Safe From Harm

Once upon a time there was a boy. He trusted everyone without reservations, he was open, expansive, kind, always ready to make friends with everyone. There were good things and bad things, but mostly good things, except…
Except two very distinct incidents. Two occasions in which his trust was completely betrayed and it hurt. A lot.

The first time, he was maybe six, seven years old; he was “betrayed” by his own blood. He felt completely powerless, vulnerable, unprotected. No matter what he said nobody listened to him. It was all perfectly and rationally justified. Except it left a deep emotional scar in the boy.

Even so, time passed and the boy remained the same. Trusting, expansive, caring, kind, happy, mischievous like every other boy or girl at that age. Around the age of eleven, he was betrayed again; this time it was outside. He felt that he couldn’t say anything to anyone, nobody would listen or even believe him.

And so the boy closed himself up to the world. He never trusted anyone again, not like he used to. He raised an inpenetrable barrier around him, withdrew to his own private world and kept himself safe from harm. He still made friends, he trusts the very few true friends he has with his life, but they are really very few. Deep down inside, he is still the same boy, now a grown man. And yet, he does not give away his trust lightly to anyone like before.

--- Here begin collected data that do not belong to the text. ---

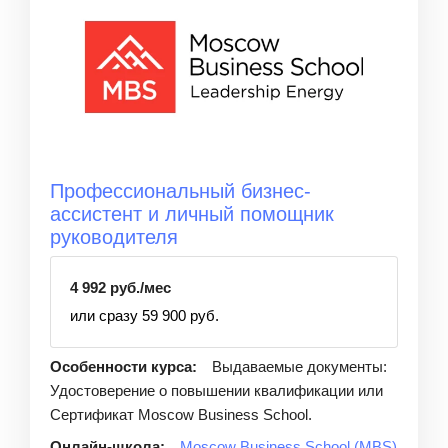
Профессиональный бизнес-
ассистент и личный помощник
руководителя
4 992 руб./мес
или сразу 59 900 руб.
Особенности курса:
Выдаваемые документы:
Удостоверение о повышении квалификации или
Сертификат Moscow Business School.
Онлайн-школа:
Moscow Business School (MBS)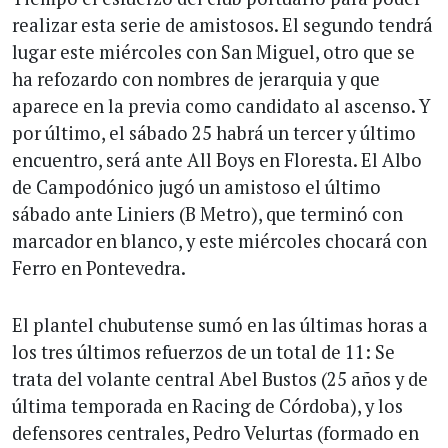
realizar esta serie de amistosos. El segundo tendrá
lugar este miércoles con San Miguel, otro que se
ha refozardo con nombres de jerarquia y que
aparece en la previa como candidato al ascenso. Y
por último, el sábado 25 habrá un tercer y último
encuentro, será ante All Boys en Floresta. El Albo
de Campodónico jugó un amistoso el último
sábado ante Liniers (B Metro), que terminó con
marcador en blanco, y este miércoles chocará con
Ferro en Pontevedra.
El plantel chubutense sumó en las últimas horas a
los tres últimos refuerzos de un total de 11: Se
trata del volante central Abel Bustos (25 años y de
última temporada en Racing de Córdoba), y los
defensores centrales, Pedro Velurtas (formado en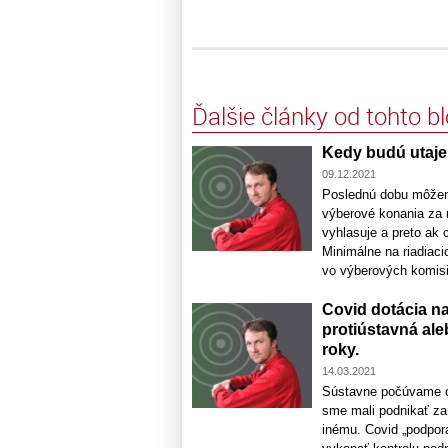
Ďalšie články od tohto b
Kedy budú utaje
09.12.2021
Poslednú dobu môžeme
výberové konania za m
vyhlasuje a preto ak 
Minimálne na riadiaci
vo výberových komisiá
Covid dotácia na
protiústavná al
roky.
14.03.2021
Sústavne počúvame o r
sme mali podnikať za 
inému. Covid „podpo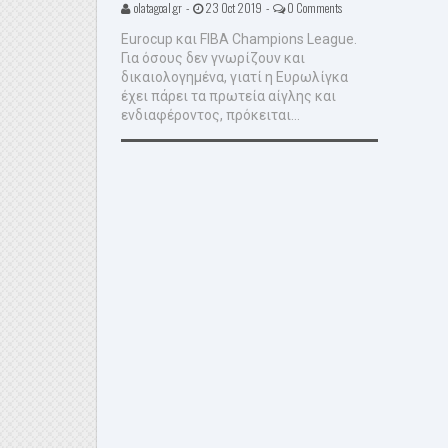
olatagoal.gr -
23 Oct 2019 -
0 Comments
Eurocup και FIBA Champions League.
Για όσους δεν γνωρίζουν και
δικαιολογημένα, γιατί η Ευρωλίγκα
έχει πάρει τα πρωτεία αίγλης και
ενδιαφέροντος, πρόκειται...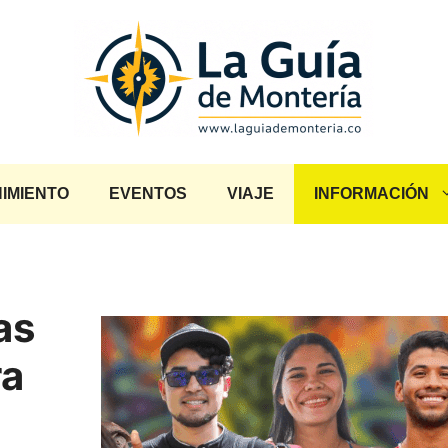
IMIENTO
EVENTOS
VIAJE
INFORMACIÓN
as
ra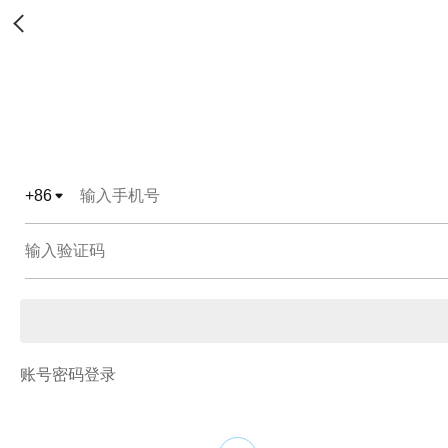
+
86
账号密码登录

He became shy, a bit of an introvert, keeps quiet in a corner observing in the middle of large groups, at parties or any social event. He learned to see through people’s masks and specially learned and still learns to trust his intuition about people and events.

Few people are lucky enough to see his true self, unabashed, crazy, enthusiastic, happy, kind and caring. Maybe those two traumatic events in his life had more consequences than just the trench that he dug up around him. Maybe he became such a big protector of others, specially people close to him, because of those events. It’s a way of breaking the cycle, killing the pattern of “un-protection” that he had in his own life.

Whatever those two events were, and he knows exactly what they were, they represent turning points in his life, they broke him. He’s not broke beyond repair, but the recovery is a long, hard and very painful process. He is getting there, at his own pace, doing baby steps, onde after the other.